- _What to produce_
Count the lines of the material below that contain the string "values". Reply with that number alone.

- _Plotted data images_

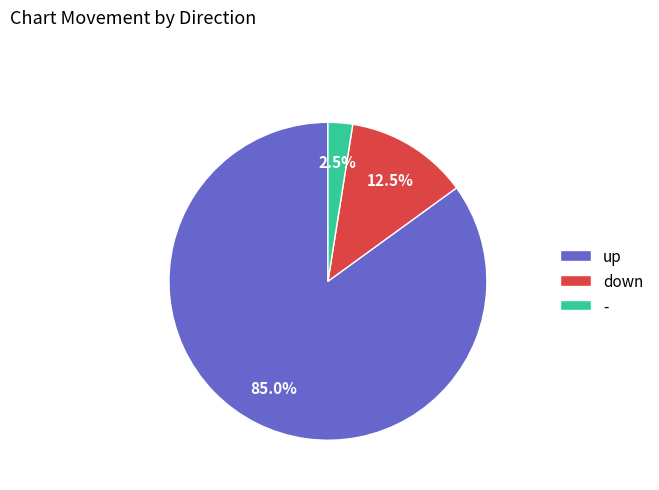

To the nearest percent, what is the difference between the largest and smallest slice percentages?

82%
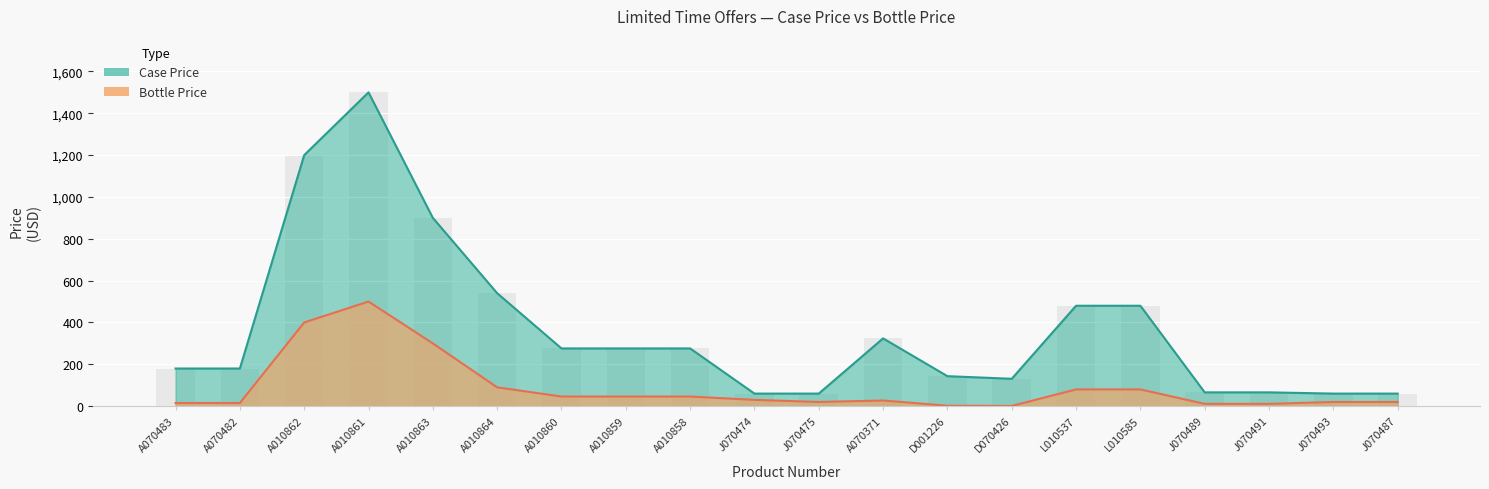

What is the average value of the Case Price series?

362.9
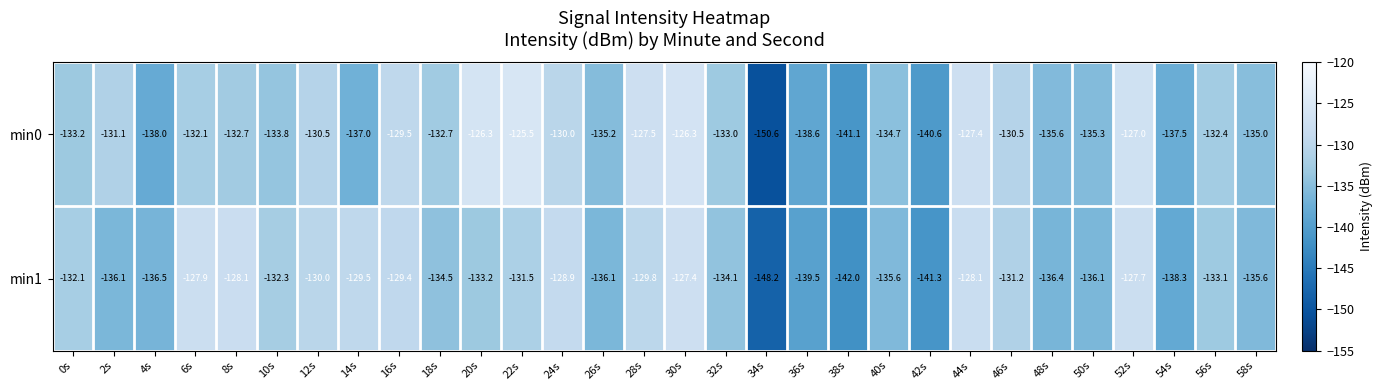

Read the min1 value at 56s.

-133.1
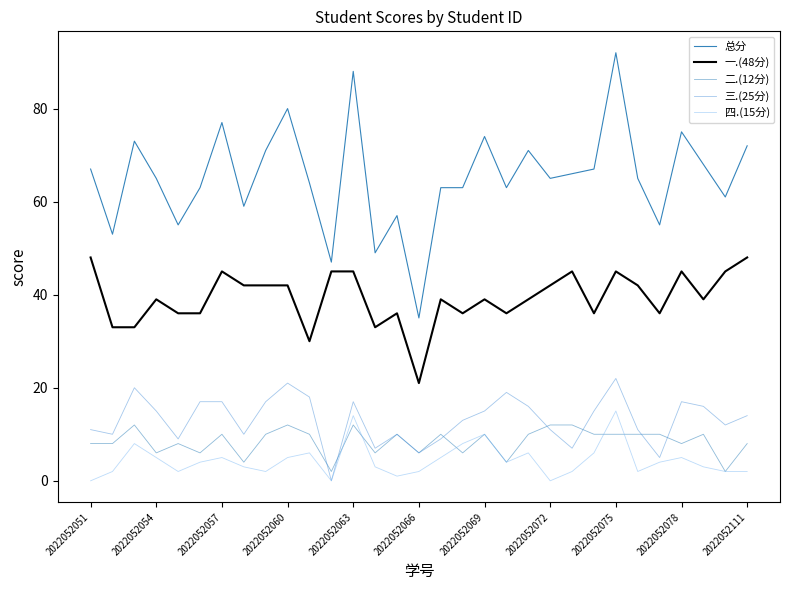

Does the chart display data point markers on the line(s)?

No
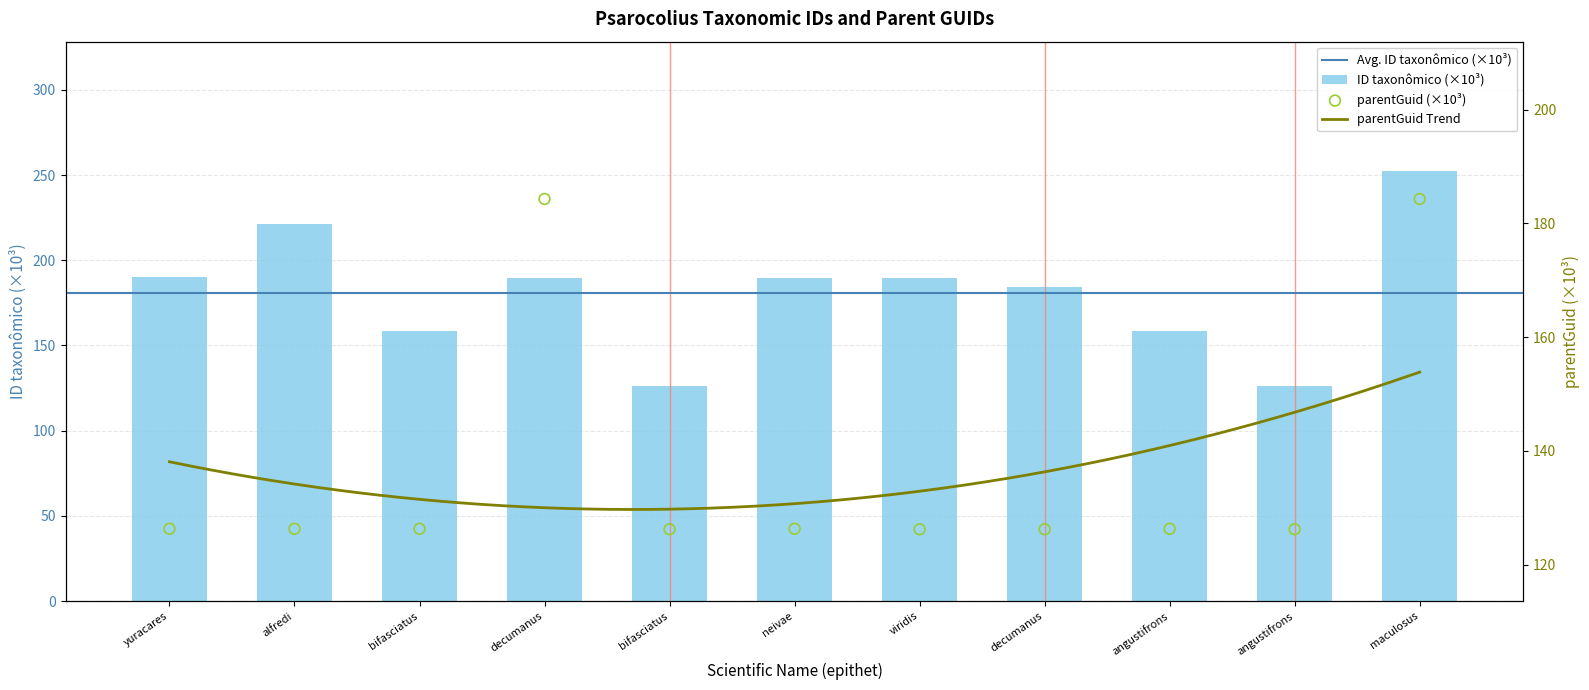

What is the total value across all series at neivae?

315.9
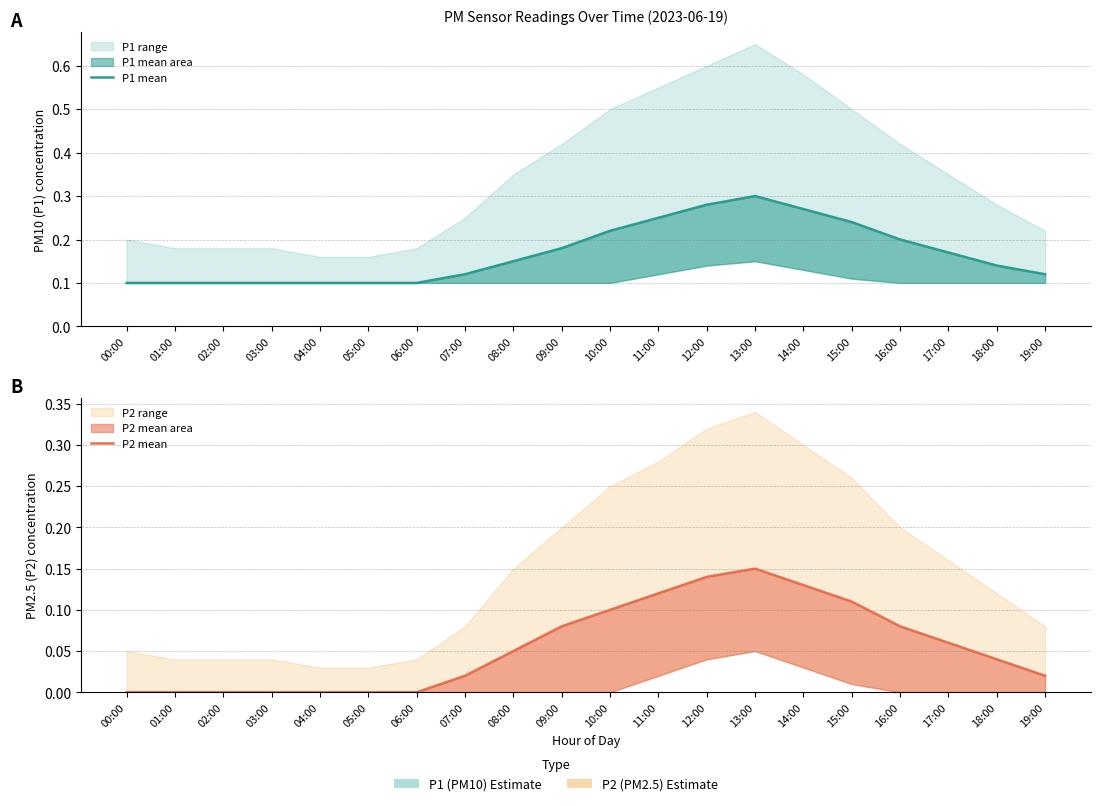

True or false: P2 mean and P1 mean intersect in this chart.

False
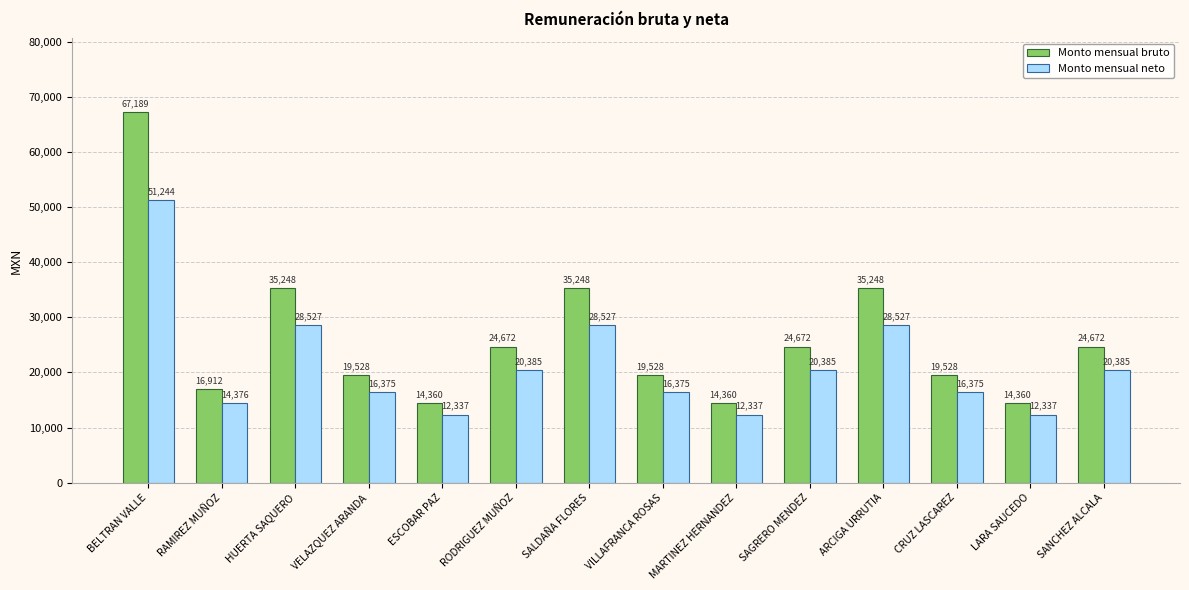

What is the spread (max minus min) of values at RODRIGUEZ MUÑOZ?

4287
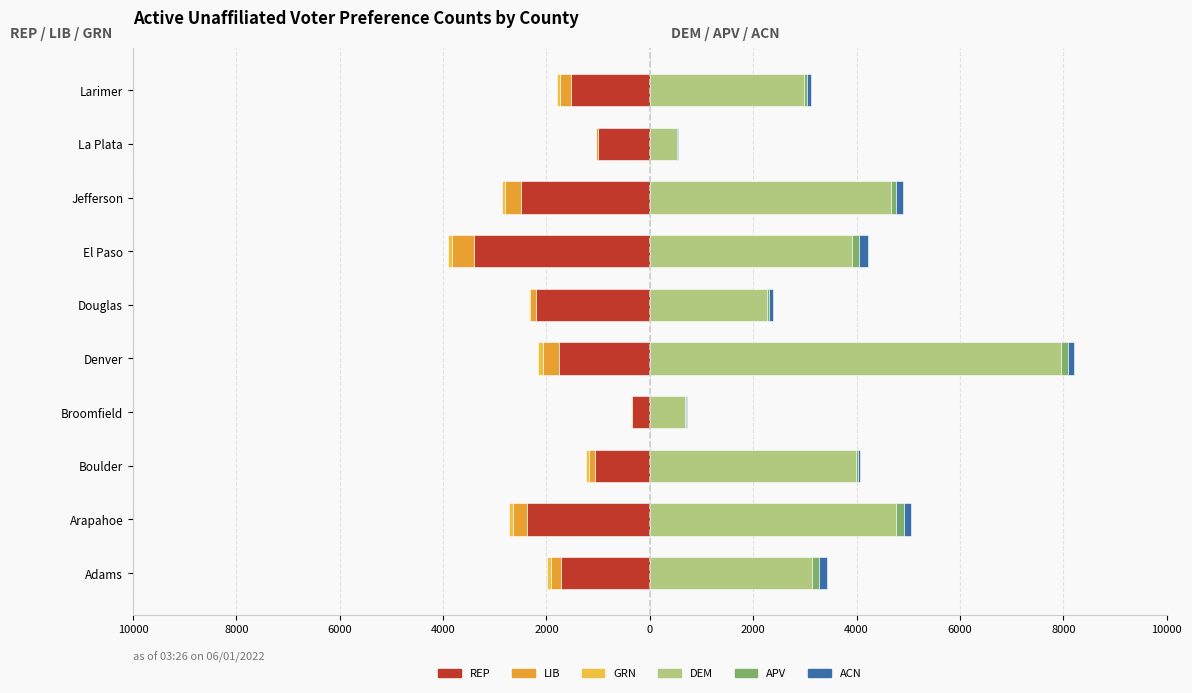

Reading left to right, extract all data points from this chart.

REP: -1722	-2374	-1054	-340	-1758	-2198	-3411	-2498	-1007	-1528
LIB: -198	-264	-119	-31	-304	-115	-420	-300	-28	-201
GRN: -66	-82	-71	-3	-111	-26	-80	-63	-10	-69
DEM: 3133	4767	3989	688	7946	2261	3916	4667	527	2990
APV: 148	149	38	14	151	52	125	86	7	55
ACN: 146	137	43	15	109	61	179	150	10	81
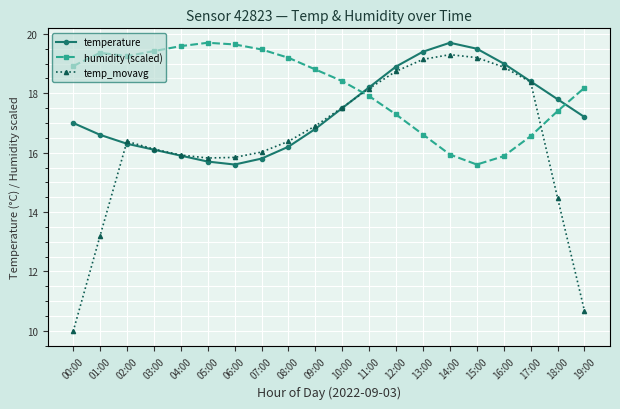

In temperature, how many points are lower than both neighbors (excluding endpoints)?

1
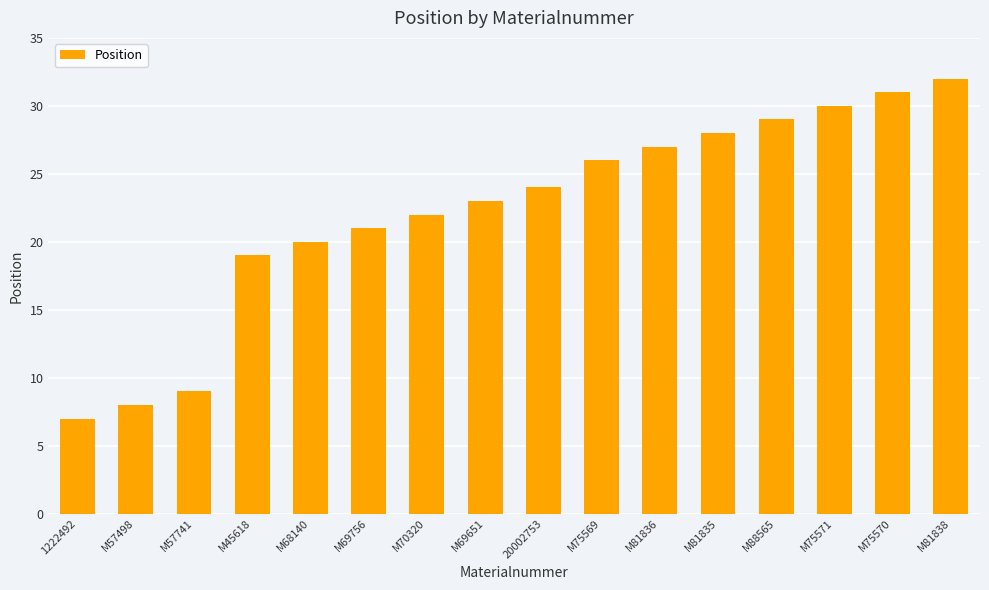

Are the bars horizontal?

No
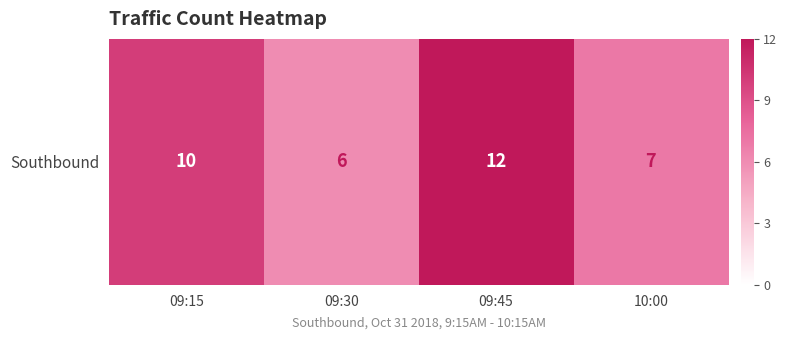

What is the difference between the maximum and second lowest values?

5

- _The completed task_
2